Letting God Heal Me
Thank you so much for teaching me not how to open my eyes, but instead how to open my heart. You taught me the first thing I had to do in order to heal, is open my heart to God. I had no idea just how closed up I had become over the years. Although I believed I was allowing God to love me, I still did not feel worthy to accept it. Today, I realize I was doing my will, punishing myself daily, and not letting God in to do His will, to heal me.
As many times as I begged for His forgiveness, I still had kept Him away from that one dark little corner that I was so ashamed of - the corner in which I needed Him most, the one in which I allowed so much pain to grow for three decades.
At Project Rachel, I became aware of exactly how much of God’s love I had been turning away – how much mercy he has for everyone of us. Jesus did not die on the Cross in order to call me a sinner, but He died on the Cross to forgive me and my sins. Forgive me in order for me to begin to heal. I do not believe he would have punished me as long as I had. Now that I have come to Project Rachel, with God doing his work through all of you, I am able to feel a deep sense of peace in my heart. God has been making me stronger every day since I last saw you in February. I feel good about myself for the first time in 32 years.
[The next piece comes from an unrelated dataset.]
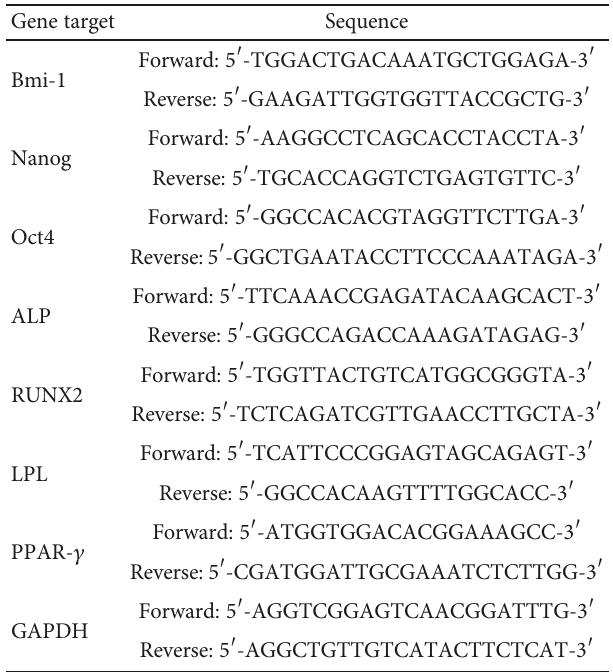
Table 1: Primer sequences used in quantitative real-time reverse transcription polymerase chain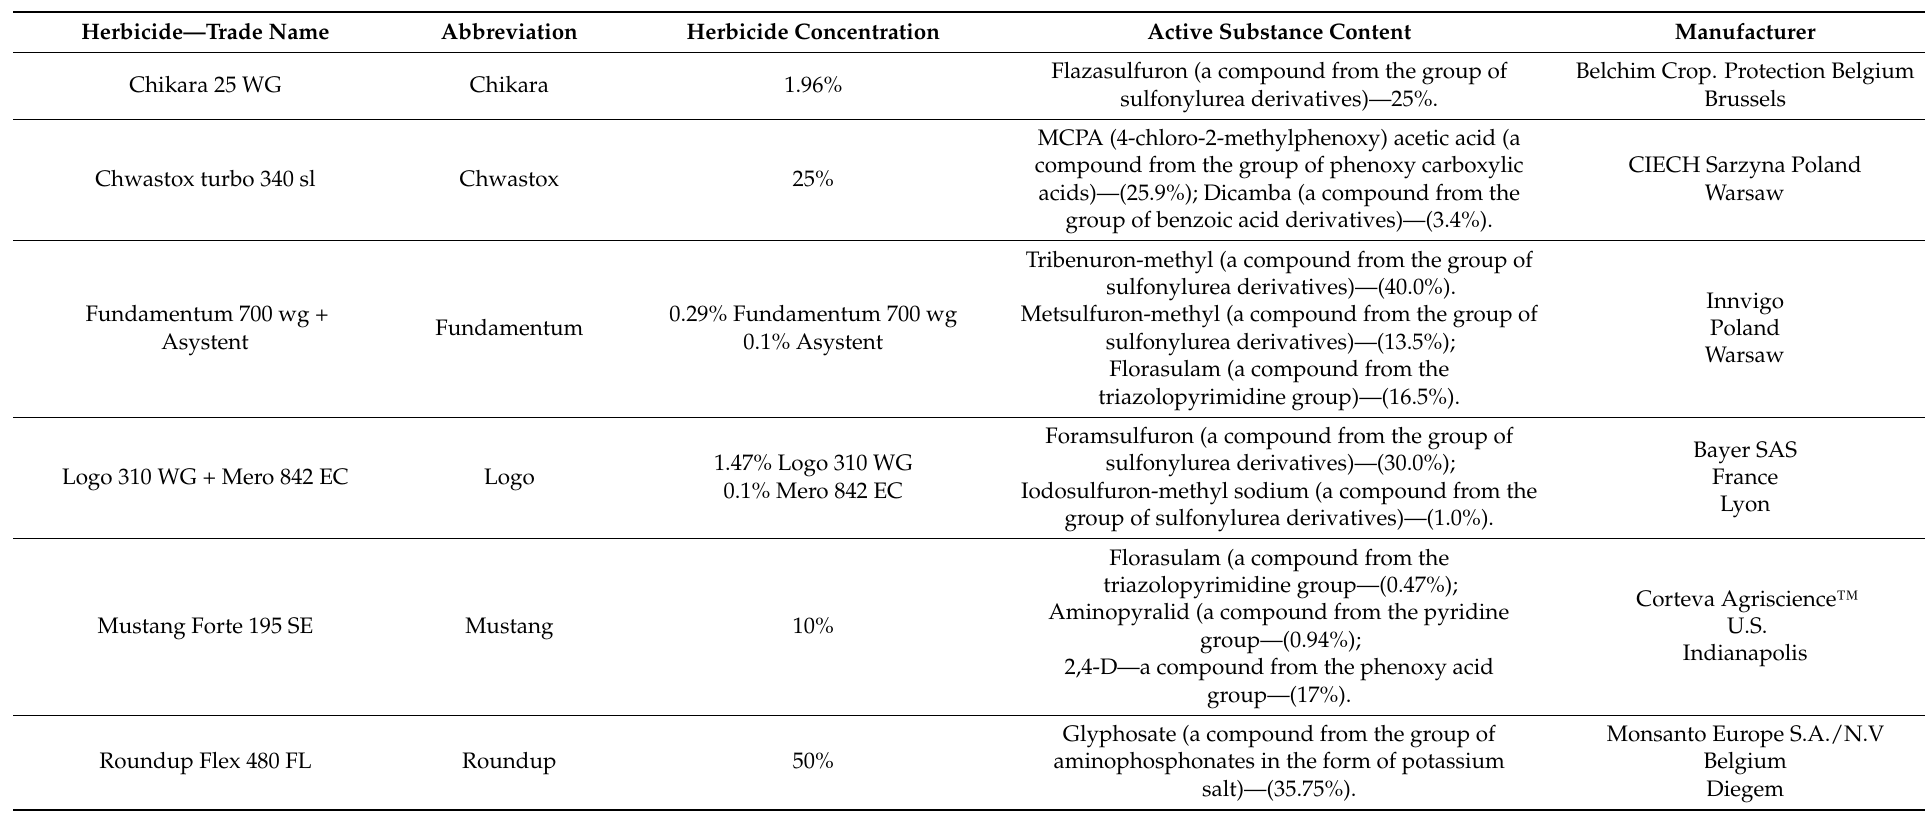
Table 1. Characteristics of herbicides used in the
I’m in a healthier relationship with my husband…and overall my whole attitude has begun to turn around. For the first time in the past seven years, I have stopped taking anxiety medication completely, and have cut back on the amount of antidepressants I take. And the wonderful part about all of these changes, is that it is coming from within me through my Higher Power. If God has forgiven me, who am I to do my will, and not forgive myself? It is time to let him take over, again.
To all of you helping and healing at Project Rachel, I want you to know I will always remain forever grateful. God bless.